Na verdade, o maior erro de Tenet não aconteceu no âmbito do trabalho de inteligência, mas no campo político: ele sempre procurou dizer apenas aquilo que os poderosos da Casa Branca queriam escutar. Meses antes dos atentados de 11 de setembro, Bush só tinha ouvidos para informações relacionadas a Saddam Hussein, uma obsessão que vinha desde a Guerra do Golfo, de 1991, quando os Estados Unidos deixaram escapar a oportunidade de derrubar o ditador. Tenet chegou a alertar o Congresso americano sobre a crescente ameaça representada pela Al Qaeda. Os parlamentares não deram muita importância. Depois, Tenet desistiu de insistir no assunto. Em 2002, Bush e seu gabinete procuravam argumentos para convencer os americanos da necessidade da guerra no Iraque. As provas, apresentadas por Tenet, da existência de um arsenal perigoso na mão de Saddam vinham a calhar. E os arquitetos da guerra, em especial Rumsfeld, não estavam nada interessados em pensar no que ia acontecer no Iraque depois de completada a ocupação. Prova disso é que Rumsfeld ignorou um extenso plano para o pós-guerra elaborado pela equipe de Powell.

 
AFP
AP
A CIA NEM DESCONFIAVA
Os espiões não sabiam do teste atômico indiano e da venda de tecnologia nuclear pelo Paquistão
11 DE SETEMBRO
A CIA tinha informações sobre planos da Al Qaeda, mas ninguém levou a sério

Os erros atribuídos a Tenet durante o governo Bush não foram os primeiros desde que assumiu a direção da CIA. Em 1998, a Índia fez testes com uma bomba atômica, para surpresa do governo de Bill Clinton, que não recebeu nenhuma informação da CIA a respeito. A agência também foi incapaz de descobrir que o pai da bomba paquistanesa estava vendendo tecnologia nuclear mundo afora. Nova-iorquino filho de imigrantes gregos, ele é popular entre os funcionários da CIA e foi responsável pelo papel de destaque da agência na guerra ao terror. Foi graças ao trabalho de seus agentes que dois terços da cúpula da Al Qaeda foram presos ou mortos no Afeganistão. Faltou descobrir onde o terrorista-mor, Osama bin Laden, se escondeu.

Tenet deixa o cargo às vésperas de a CIA ser bombardeada com os resultados das investigações sobre suas falhas.
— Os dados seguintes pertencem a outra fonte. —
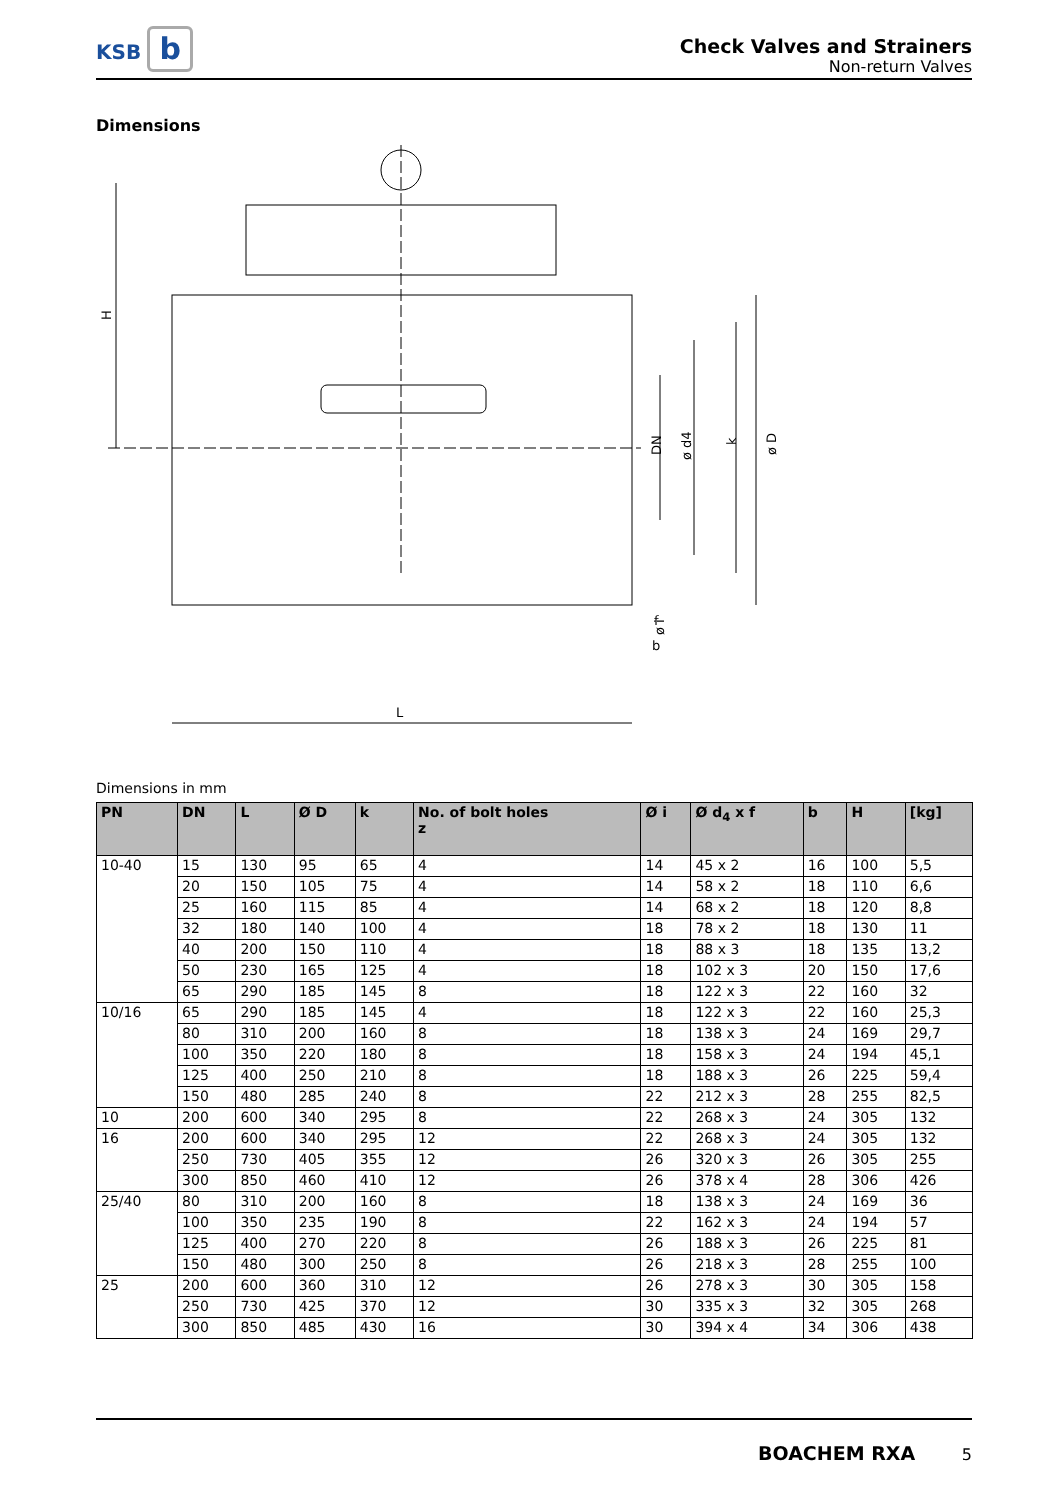KSB b
Check Valves and Strainers
Non-return Valves
Dimensions
H
L
DN
ø d4
k
ø D
ø i
f
b
Dimensions in mm
| PN | DN | L | Ø D | k | No. of bolt holes z | Ø i | Ø d<sub>4</sub> x f | b | H | [kg] |
| --- | --- | --- | --- | --- | --- | --- | --- | --- | --- | --- |
| 10-40 | 15 | 130 | 95 | 65 | 4 | 14 | 45 x 2 | 16 | 100 | 5,5 |
| | 20 | 150 | 105 | 75 | 4 | 14 | 58 x 2 | 18 | 110 | 6,6 |
| | 25 | 160 | 115 | 85 | 4 | 14 | 68 x 2 | 18 | 120 | 8,8 |
| | 32 | 180 | 140 | 100 | 4 | 18 | 78 x 2 | 18 | 130 | 11 |
| | 40 | 200 | 150 | 110 | 4 | 18 | 88 x 3 | 18 | 135 | 13,2 |
| | 50 | 230 | 165 | 125 | 4 | 18 | 102 x 3 | 20 | 150 | 17,6 |
| | 65 | 290 | 185 | 145 | 8 | 18 | 122 x 3 | 22 | 160 | 32 |
| 10/16 | 65 | 290 | 185 | 145 | 4 | 18 | 122 x 3 | 22 | 160 | 25,3 |
| | 80 | 310 | 200 | 160 | 8 | 18 | 138 x 3 | 24 | 169 | 29,7 |
| | 100 | 350 | 220 | 180 | 8 | 18 | 158 x 3 | 24 | 194 | 45,1 |
| | 125 | 400 | 250 | 210 | 8 | 18 | 188 x 3 | 26 | 225 | 59,4 |
| | 150 | 480 | 285 | 240 | 8 | 22 | 212 x 3 | 28 | 255 | 82,5 |
| 10 | 200 | 600 | 340 | 295 | 8 | 22 | 268 x 3 | 24 | 305 | 132 |
| 16 | 200 | 600 | 340 | 295 | 12 | 22 | 268 x 3 | 24 | 305 | 132 |
| | 250 | 730 | 405 | 355 | 12 | 26 | 320 x 3 | 26 | 305 | 255 |
| | 300 | 850 | 460 | 410 | 12 | 26 | 378 x 4 | 28 | 306 | 426 |
| 25/40 | 80 | 310 | 200 | 160 | 8 | 18 | 138 x 3 | 24 | 169 | 36 |
| | 100 | 350 | 235 | 190 | 8 | 22 | 162 x 3 | 24 | 194 | 57 |
| | 125 | 400 | 270 | 220 | 8 | 26 | 188 x 3 | 26 | 225 | 81 |
| | 150 | 480 | 300 | 250 | 8 | 26 | 218 x 3 | 28 | 255 | 100 |
| 25 | 200 | 600 | 360 | 310 | 12 | 26 | 278 x 3 | 30 | 305 | 158 |
| | 250 | 730 | 425 | 370 | 12 | 30 | 335 x 3 | 32 | 305 | 268 |
| | 300 | 850 | 485 | 430 | 16 | 30 | 394 x 4 | 34 | 306 | 438 |
BOACHEM RXA 5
Neste mês, sai um relatório do Senado americano sobre os erros de informação usados para justificar a guerra no Iraque. Em julho, termina a investigação sobre as falhas que permitiram os atentados de 2001. Também falta explicar como Ahmed Chalabi, o exilado iraquiano que já foi o preferido do governo Bush para assumir a Presidência do Iraque, teve acesso às informações secretas da CIA que ele repassou ao governo do Irã. "Pegaram Tenet para bode expiatório", disse o ex-diretor da CIA Stansfield Turner ao canal de TV americano CNN. "O presidente percebeu que precisava de alguém para culpar e, indiretamente, está fazendo isso pedindo a Tenet que deixe o cargo." Uma coisa é certa: os problemas de Bush não vão desaparecer com a demissão de Tenet.